The Storm needed early success to justify its place in the soon to be 14-team competition. The team not only did well, it won the competition in 1999 – their second season. Though if anyone thinks that the Melbourne team were not guaranteed a place from 2000 and beyond, they were living in a false reality.
Seasons 2001 and 2002 were disappointing, but signing Craig Bellamy for the 2003 season was a masterstroke. During his tenure we have seen a dominance over the code that rarely happens. It is akin to the Dogs and Eels of the 1980s and Brisbane Broncos of the 1990s.
One wonders if their dominance will continue now that Cooper Cronk has left and Billy Slater and Cameron Smith are a season or two away from retirement.
There were many naysayers when the Storm began. Many fans were still angry from the Super League war. Fans were mad that their team either merged, died or was expelled to make way for an upstart. However, having Melbourne in the competition adds value to the league.
The club has suffered bad days. Many enthusiasts wondered whether they would continue to exist. Firstly, it was the continuing losses the club made in its early years. Many pundits queried News Limited and wondered how long they would support a loss-making venture.
Secondly, the salary cap drama took away two titles from the 2007 and 2009 seasons. I’m curious to see who thinks that they should get these titles back. Arguments could be made that other teams may have been cheating the cap as well. Personally I am not bothered either way.
Regardless of the salary cap drama, the club persevered. In 2012 the side won the grand final. In 2016 they lost the grand final to Cronulla-Sutherland before winning the 2017 decider over the North Queensland Cowboys.
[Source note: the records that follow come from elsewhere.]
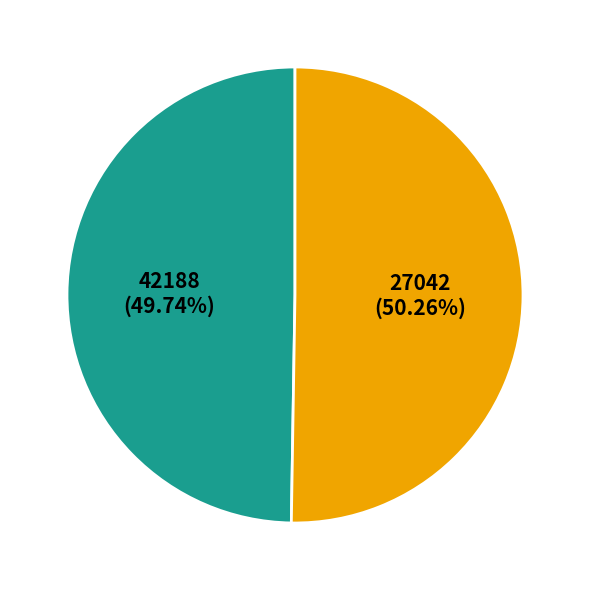

What is the ratio of the value at 27042 to the value at 42188?

1.0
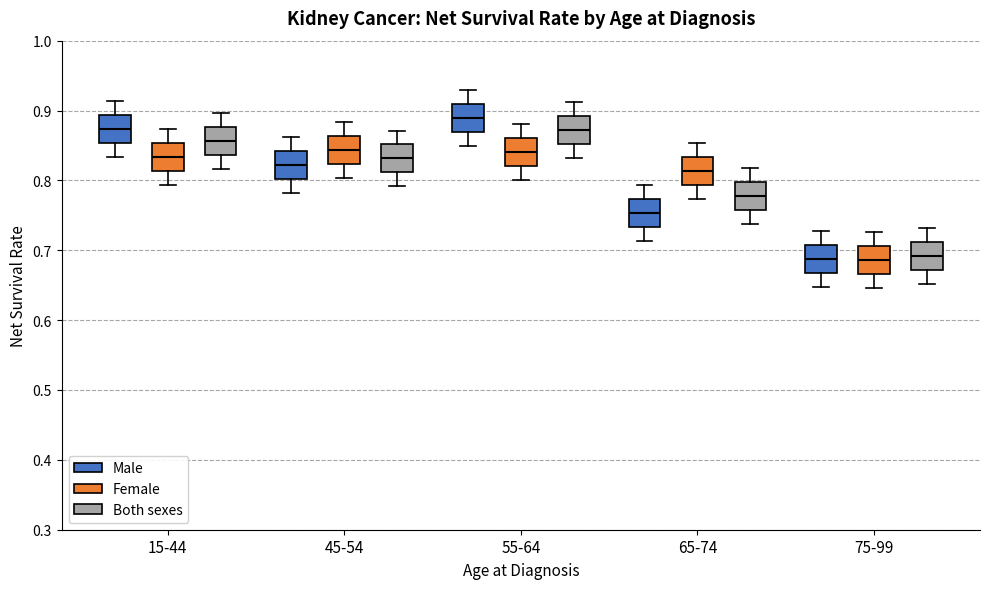

Reading left to right, transcribe this box plot: for each box, give where its median line is, the range the box spans, and where its two whiskers end, as read against the y-axis. The values are not printed on the chart, so give them approximately, as read against the axis.

15-44 (Male): median 0.87, box 0.85 to 0.89, whiskers 0.83 to 0.91
15-44 (Female): median 0.83, box 0.81 to 0.85, whiskers 0.79 to 0.87
15-44 (Both sexes): median 0.86, box 0.84 to 0.88, whiskers 0.82 to 0.90
45-54 (Male): median 0.82, box 0.80 to 0.84, whiskers 0.78 to 0.86
45-54 (Female): median 0.84, box 0.82 to 0.86, whiskers 0.80 to 0.88
45-54 (Both sexes): median 0.83, box 0.81 to 0.85, whiskers 0.79 to 0.87
55-64 (Male): median 0.89, box 0.87 to 0.91, whiskers 0.85 to 0.93
55-64 (Female): median 0.84, box 0.82 to 0.86, whiskers 0.80 to 0.88
55-64 (Both sexes): median 0.87, box 0.85 to 0.89, whiskers 0.83 to 0.91
65-74 (Male): median 0.75, box 0.73 to 0.77, whiskers 0.71 to 0.79
65-74 (Female): median 0.81, box 0.79 to 0.83, whiskers 0.77 to 0.85
65-74 (Both sexes): median 0.78, box 0.76 to 0.80, whiskers 0.74 to 0.82
75-99 (Male): median 0.69, box 0.67 to 0.71, whiskers 0.65 to 0.73
75-99 (Female): median 0.69, box 0.67 to 0.71, whiskers 0.65 to 0.73
75-99 (Both sexes): median 0.69, box 0.67 to 0.71, whiskers 0.65 to 0.73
The 2018 season should be interesting as they undertake it without the execution of Cooper Cronk. Is Melbourne’s dominance coming to an end?
With the club’s success it has gained a foothold in AFL-obsessed Melbourne. The Storm organisation has been smart. They have not had a ridiculous ambition to overtake the popularity of the AFL. That would be similar to climbing Mount Everest with a broken leg. However, they realised that Aussie Rules is akin to a religion in Victoria, so they decided to set up their own church.
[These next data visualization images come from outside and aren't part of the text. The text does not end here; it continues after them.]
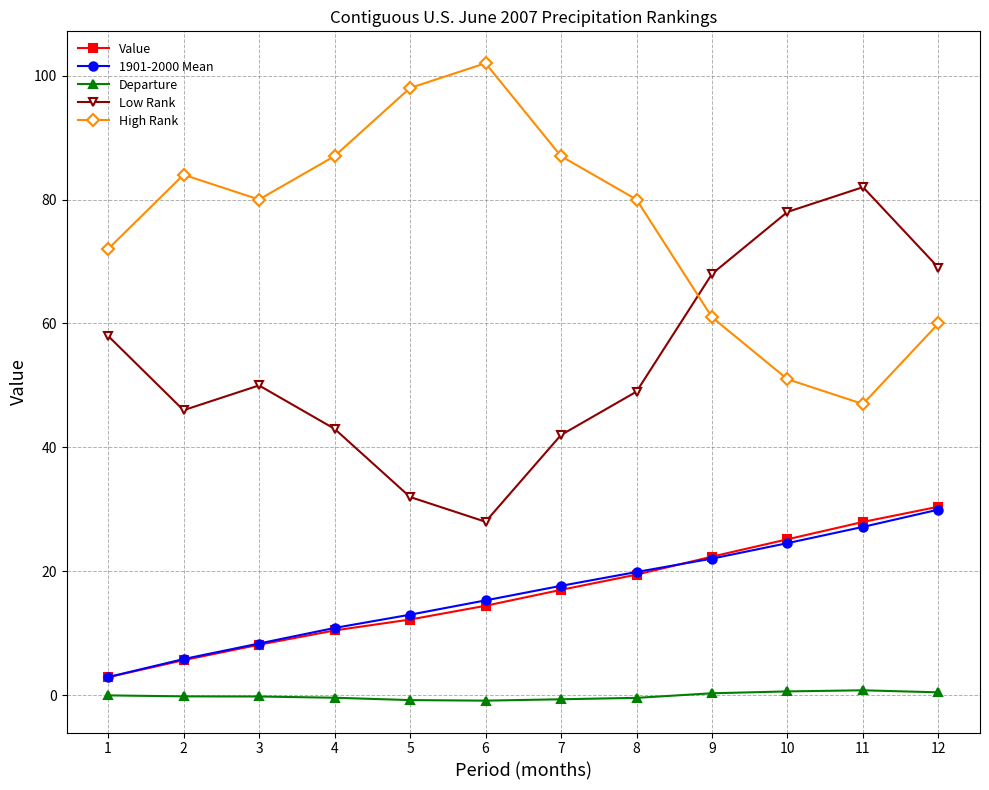

How many data points in 1901-2000 Mean are above 17?

6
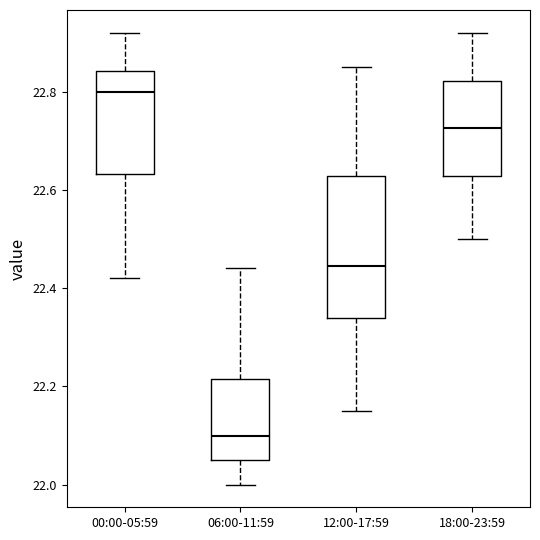

Which box's median line is the lowest?

06:00-11:59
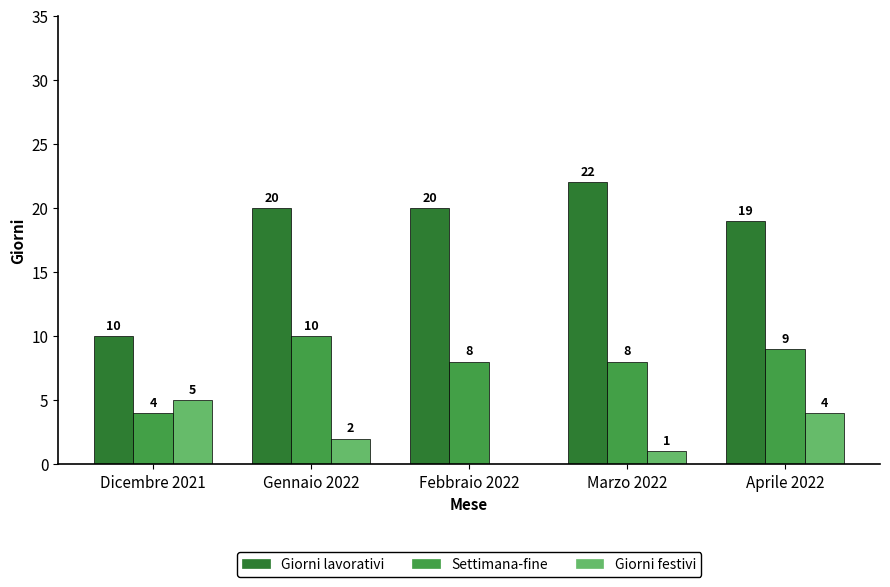

What is the sum of all Settimana-fine values?

39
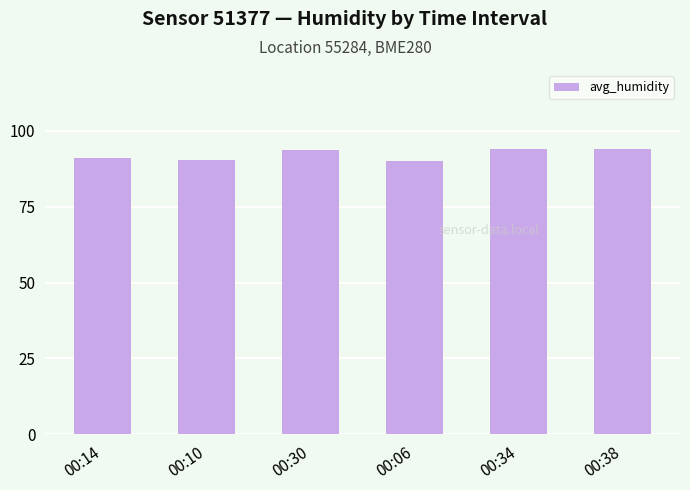

What is the minimum value shown in the chart?

89.9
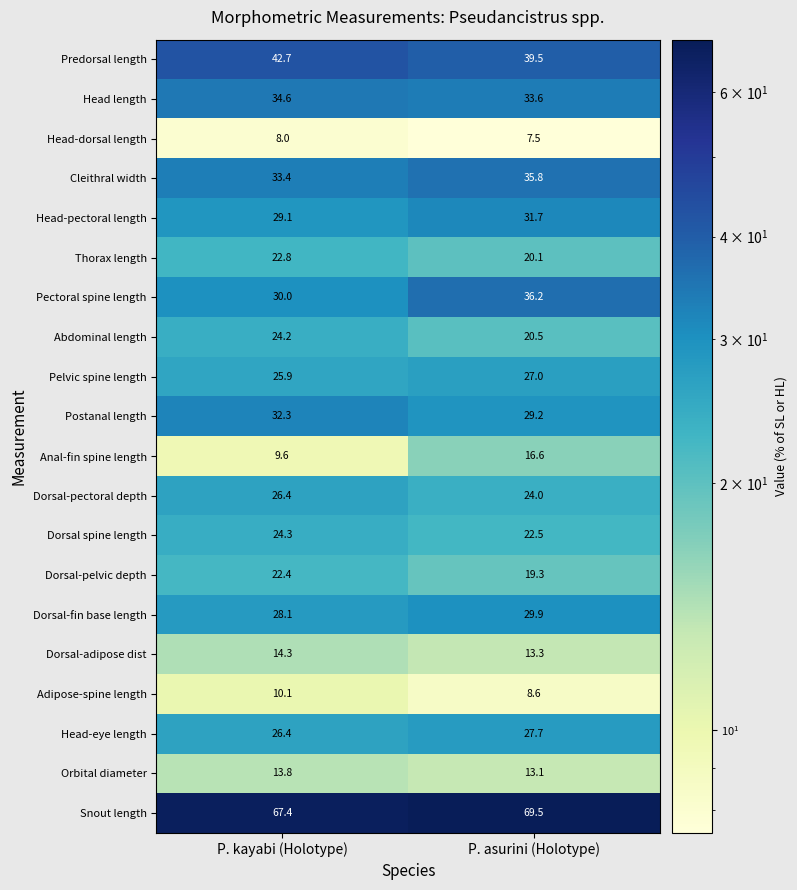

What is the sum of all Dorsal-pelvic depth values?

41.7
The Storm go out of their way to welcome new fans. They have embraced what has worked so well for the AFL: memberships. In 2017 the Melbourne Storm were ranked fourth for membership numbers with 20,296 fans actively paying to support their team. I do not doubt that this number will continue to rise.
Let’s put this number into perspective. The club, which has just over 20 years of existence, is fourth in member support. They are doing very well or all other clubs are underperforming in this area. I think it is probably a combination of both.
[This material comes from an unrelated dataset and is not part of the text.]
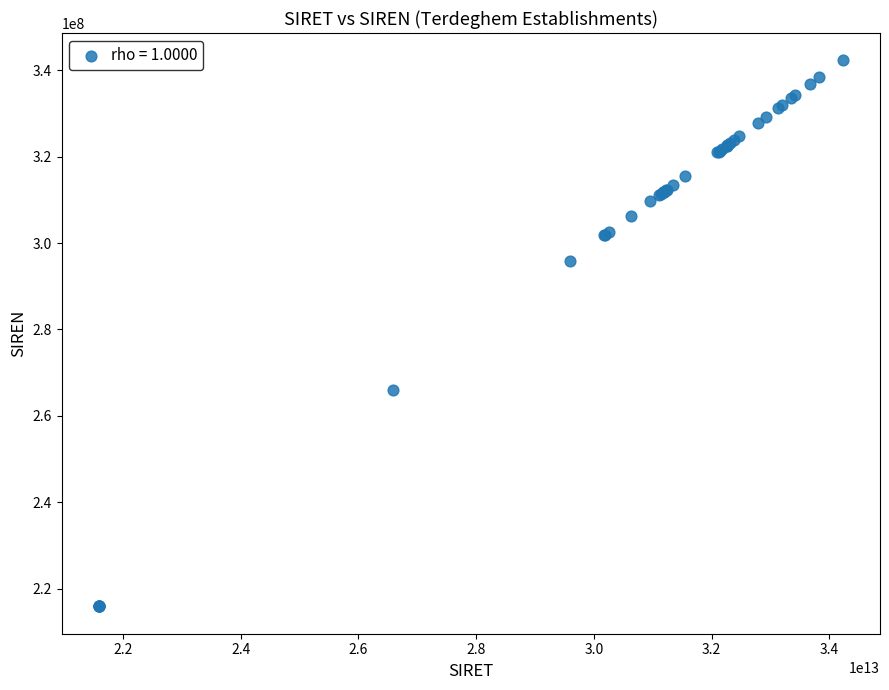

What Y value in the scatter plot is closest to 279097261?

265905877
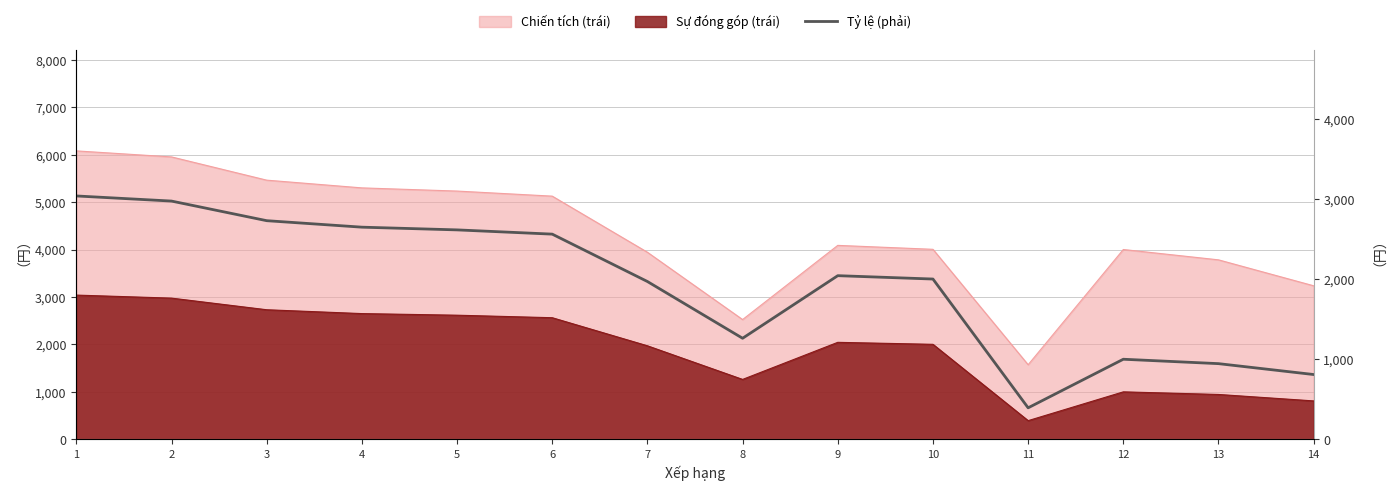

What value does the data have at 14?

809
To further prove that they have cemented a niche market in Australia’s second-largest city, they were second for home crowd averages, with 18,000-odd fans. Yes, I know they have AAMI Park, a great stadium to watch the game, but it is still impressive.
The 2017 season was not one of the best for crowds for the NRL, and I feel sorry for the teams that got lumped with the Friday night 6pm time slot. Yet these numbers do tell you something: the Melbourne Storm are here to stay. Whether they remain the superpower in the game only time will tell.
If you are a Melbourne Storm fan, appreciate the dominance that you have sustained. As a neutral, I wish the club the greatest of success regarding finances, membership numbers and home crowd averages. I just hope that the team’s on-field successes do not come at the cost of my own team.